September 18, 2016

Global bond issuance is running at its fastest pace in a decade as companies, countries and US agencies such as Fannie Mae and Freddie Mac binge on debt in an era of historically low interest rates.

Almost $4.9tn of debt has been sold since the year began as issuers take advantage of rock-bottom borrowing costs, according to data from Dealogic. The previous record was seen before the financial crisis.

The sales have been propelled by central bank stimulus as policymakers seek to jump-start economic activity, including negative interest rate policies and outright bond-buying programmes under way by the Bank of Japan and the European Central Bank.

Debt sales this year are running 9 per cent ahead of the pace in 2006, when banks underwrote a record $6.6tn of debt. The figures do not include sovereign bonds sold at auction, such as UK Gilts and US Treasuries, or municipal offerings.

“The leverage increase is significant,” said Rick Rieder, BlackRock’s fixed income chief investment officer. “There is a long discussion about if this is a shift in the credit cycle. It’s something we’ve never seen before.”

Investors have rushed to hunt for income, suppressing borrowing costs for companies and countries. More than $227bn of fresh capital has flowed into bond funds this year, according to EPFR, a data provider on investment flows.

“This market has been engineered by central bank quantitative easing,” said James Shepard, co-head of investment grade debt capital markets at Mizuho. “That is the root cause of this demand for dollars. The only place to get a stable return at an incremental spread is the credit markets.”

The slide in interest rates has compelled corporate treasurers to increase debt burdens at a time when sales growth has proven elusive. Two companies, Henkel and Sanofi, sold the first negative yielding euro corporate bonds earlier this month. About $12.6tn of debt now trades with a yield below zero.
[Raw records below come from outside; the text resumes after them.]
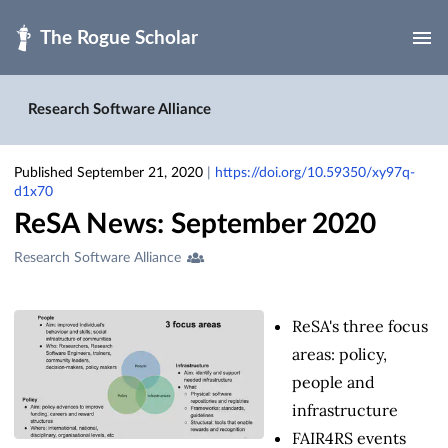
Skip to main
Research Software Alliance
Published September 21, 2020
|
https://doi.org/10.59350/xy97q-
d1x70
ReSA News: September 2020
Creators
Research Software Alliance
&
Contributors
ReSA's three focus
areas: policy,
people and
infrastructure
FAIR4RS events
The bond sales have continued despite recent market turbulence ahead of key policy meetings from the BoJ and Federal Reserve. Investors and bankers say that will probably persist, with a multibillion-dollar bond sale from Shire expected to be launched in the coming days.

But it has come with its risks. As yields on Treasuries, Gilts and Bunds have climbed rapidly in September, prices of some of the most sought after bonds sold this summer slipped in tandem.

New 40-year bonds issued by Microsoft this August have slid nearly 7 per cent from the month’s start. Apple debt due in 2046 has declined 6 per cent. The losses have been centred in the longest-maturing debts sold with small premiums to government benchmarks.

“Companies that have very stable economic profiles are taking leverage to the highest levels they’ve had,” said Ashish Shah, AllianceBernstein’s chief investment officer of credit. “Do you have any idea what will happen in the mobile market or computing market 30 years from now? That’s the challenge.”